I have string patterns ('rules'), in 'categories'. e.g.:
Category1
- lorem ipsum dolor sit amet
- consectetur adipiscing elit
- fusce sit amet ante nisi
- lorem ut sem interdum molestie
- suspendisse non lorem ut sem interdum molestie
Category2
- vivamus porta non metus egestas finibus
- nam convallis augue nec laoreet pretium
- turpis velit cursus enim ac suscipit risus turpis in metus
Now, I want to be able to 'categorize' a string based on those rules. Let's say we want to find out which category the string fusce laoreet amet ante nisi
belongs to. My current implementation will use levenshtein distance
implementation and find out that the string mostly 'looks like' fusce sit amet ante nisi
and hence, the category is Category1
.
Let's say we want to categorize vivamus vel lorem imperdiet sit
. Because I put threshold 1/5th of the string length (i.e. the string must be at least 80% similar to its match) on the levenshtein distance
algo, the string will remain 'uncategorized'.
In such case I would continue with the following algorithm ...
From each category, I will extract the 'common words' - i.e. words which repeat between the rules within the category. In way, those are the dominating words in the category. So, we'll have:
Category1
- lorem: 3
- sit: 2
- amet: 2
- sem: 2
- interdum: 2
- molestie: 2
Category2
- metus: 2
- turpis: 2
Now I will split the vivamus vel lorem imperdiet sit
string word by word and I will give each category a value, depending on how many of the string words are present in the category's 'dominating words'. i.e.:
Category1 will have value of 3 (lorem) + 2 (sit), and Category2 will have a value of 0 (no matches between the split words of the string I am categorizing and the dominating words in the category). The highest-value category 'wins'.

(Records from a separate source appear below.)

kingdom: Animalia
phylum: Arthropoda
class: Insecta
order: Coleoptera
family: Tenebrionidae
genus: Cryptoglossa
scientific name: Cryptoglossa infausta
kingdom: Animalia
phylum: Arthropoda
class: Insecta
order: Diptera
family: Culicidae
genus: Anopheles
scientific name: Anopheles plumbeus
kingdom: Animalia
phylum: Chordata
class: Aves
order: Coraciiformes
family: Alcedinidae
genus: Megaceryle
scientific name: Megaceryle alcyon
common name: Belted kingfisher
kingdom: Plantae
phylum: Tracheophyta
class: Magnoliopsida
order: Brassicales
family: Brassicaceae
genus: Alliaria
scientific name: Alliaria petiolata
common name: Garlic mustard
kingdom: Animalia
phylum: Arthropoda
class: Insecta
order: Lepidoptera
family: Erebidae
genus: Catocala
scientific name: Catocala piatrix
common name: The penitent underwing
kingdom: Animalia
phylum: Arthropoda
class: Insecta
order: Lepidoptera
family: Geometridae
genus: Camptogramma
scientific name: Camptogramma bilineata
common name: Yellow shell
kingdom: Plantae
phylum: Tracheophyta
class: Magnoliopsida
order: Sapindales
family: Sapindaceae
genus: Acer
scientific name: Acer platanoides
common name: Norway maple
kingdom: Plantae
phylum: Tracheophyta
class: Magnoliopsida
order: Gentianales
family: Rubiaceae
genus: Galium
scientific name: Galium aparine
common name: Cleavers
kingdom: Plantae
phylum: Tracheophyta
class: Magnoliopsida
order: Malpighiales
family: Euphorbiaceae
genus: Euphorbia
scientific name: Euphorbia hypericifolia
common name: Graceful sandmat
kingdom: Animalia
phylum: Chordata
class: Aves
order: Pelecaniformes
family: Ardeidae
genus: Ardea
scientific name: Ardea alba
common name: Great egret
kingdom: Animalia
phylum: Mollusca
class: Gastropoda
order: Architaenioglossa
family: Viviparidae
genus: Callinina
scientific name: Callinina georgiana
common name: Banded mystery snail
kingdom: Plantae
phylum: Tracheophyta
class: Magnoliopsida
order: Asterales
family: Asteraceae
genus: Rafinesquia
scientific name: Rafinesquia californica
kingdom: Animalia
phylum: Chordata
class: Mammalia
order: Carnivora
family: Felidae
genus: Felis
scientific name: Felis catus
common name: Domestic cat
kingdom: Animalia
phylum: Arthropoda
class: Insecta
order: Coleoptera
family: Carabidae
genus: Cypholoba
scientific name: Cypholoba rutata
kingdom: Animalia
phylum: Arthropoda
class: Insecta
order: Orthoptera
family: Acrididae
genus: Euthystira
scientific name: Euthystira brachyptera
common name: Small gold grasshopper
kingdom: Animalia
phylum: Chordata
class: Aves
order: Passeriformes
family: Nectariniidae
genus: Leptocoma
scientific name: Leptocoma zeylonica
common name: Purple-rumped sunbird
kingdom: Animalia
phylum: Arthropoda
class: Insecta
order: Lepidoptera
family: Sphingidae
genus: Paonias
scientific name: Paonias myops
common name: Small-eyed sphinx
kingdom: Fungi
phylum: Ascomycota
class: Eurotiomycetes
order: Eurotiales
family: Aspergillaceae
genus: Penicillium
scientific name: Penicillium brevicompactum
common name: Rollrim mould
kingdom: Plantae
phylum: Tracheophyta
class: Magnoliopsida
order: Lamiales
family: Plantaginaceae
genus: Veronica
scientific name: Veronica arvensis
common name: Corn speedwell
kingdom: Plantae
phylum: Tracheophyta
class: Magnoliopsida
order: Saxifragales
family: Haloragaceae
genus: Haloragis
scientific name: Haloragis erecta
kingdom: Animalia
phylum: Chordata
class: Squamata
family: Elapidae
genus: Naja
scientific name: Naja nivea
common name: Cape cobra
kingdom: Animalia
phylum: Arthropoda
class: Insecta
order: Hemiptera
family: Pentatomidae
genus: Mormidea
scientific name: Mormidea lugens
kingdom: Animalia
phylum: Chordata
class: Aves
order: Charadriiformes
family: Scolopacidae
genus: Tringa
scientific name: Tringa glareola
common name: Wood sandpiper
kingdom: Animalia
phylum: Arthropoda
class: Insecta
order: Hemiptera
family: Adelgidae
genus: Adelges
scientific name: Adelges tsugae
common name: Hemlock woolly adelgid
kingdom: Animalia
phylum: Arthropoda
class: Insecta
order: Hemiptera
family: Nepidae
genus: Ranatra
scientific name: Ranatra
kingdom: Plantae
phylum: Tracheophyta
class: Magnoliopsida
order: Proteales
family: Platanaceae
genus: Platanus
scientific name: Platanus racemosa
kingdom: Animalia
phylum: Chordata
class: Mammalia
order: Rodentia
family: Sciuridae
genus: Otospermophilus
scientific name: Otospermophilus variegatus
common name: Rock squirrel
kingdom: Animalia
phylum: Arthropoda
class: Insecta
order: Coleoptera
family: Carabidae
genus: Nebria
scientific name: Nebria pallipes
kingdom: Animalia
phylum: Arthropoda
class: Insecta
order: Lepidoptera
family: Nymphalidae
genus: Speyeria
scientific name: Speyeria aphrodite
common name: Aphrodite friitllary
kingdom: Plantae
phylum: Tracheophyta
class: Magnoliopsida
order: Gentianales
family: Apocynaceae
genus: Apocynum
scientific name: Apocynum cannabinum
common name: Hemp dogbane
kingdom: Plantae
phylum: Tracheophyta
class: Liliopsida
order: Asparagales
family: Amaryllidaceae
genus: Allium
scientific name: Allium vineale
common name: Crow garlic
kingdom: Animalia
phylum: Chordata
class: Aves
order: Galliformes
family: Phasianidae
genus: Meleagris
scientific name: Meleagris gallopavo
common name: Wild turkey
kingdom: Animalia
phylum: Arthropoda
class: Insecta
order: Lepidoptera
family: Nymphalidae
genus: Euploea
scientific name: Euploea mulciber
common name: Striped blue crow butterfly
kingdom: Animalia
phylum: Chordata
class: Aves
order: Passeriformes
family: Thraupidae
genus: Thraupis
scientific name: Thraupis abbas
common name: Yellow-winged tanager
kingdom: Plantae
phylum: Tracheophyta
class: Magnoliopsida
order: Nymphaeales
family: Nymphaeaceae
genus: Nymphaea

In short, my algorithm is:
- Use levenshtein distance with a threshold of allowing 1/5th of the string to change, to find the closest matching rule.
- If it fails, split the string we are categorizing into words and with each word, check how 'dominating' that word is in each category, creating a value for the category. The highest value category is our best guess.
Is there a better way to do this? Do you see a problem with this algorithm? Any suggestions?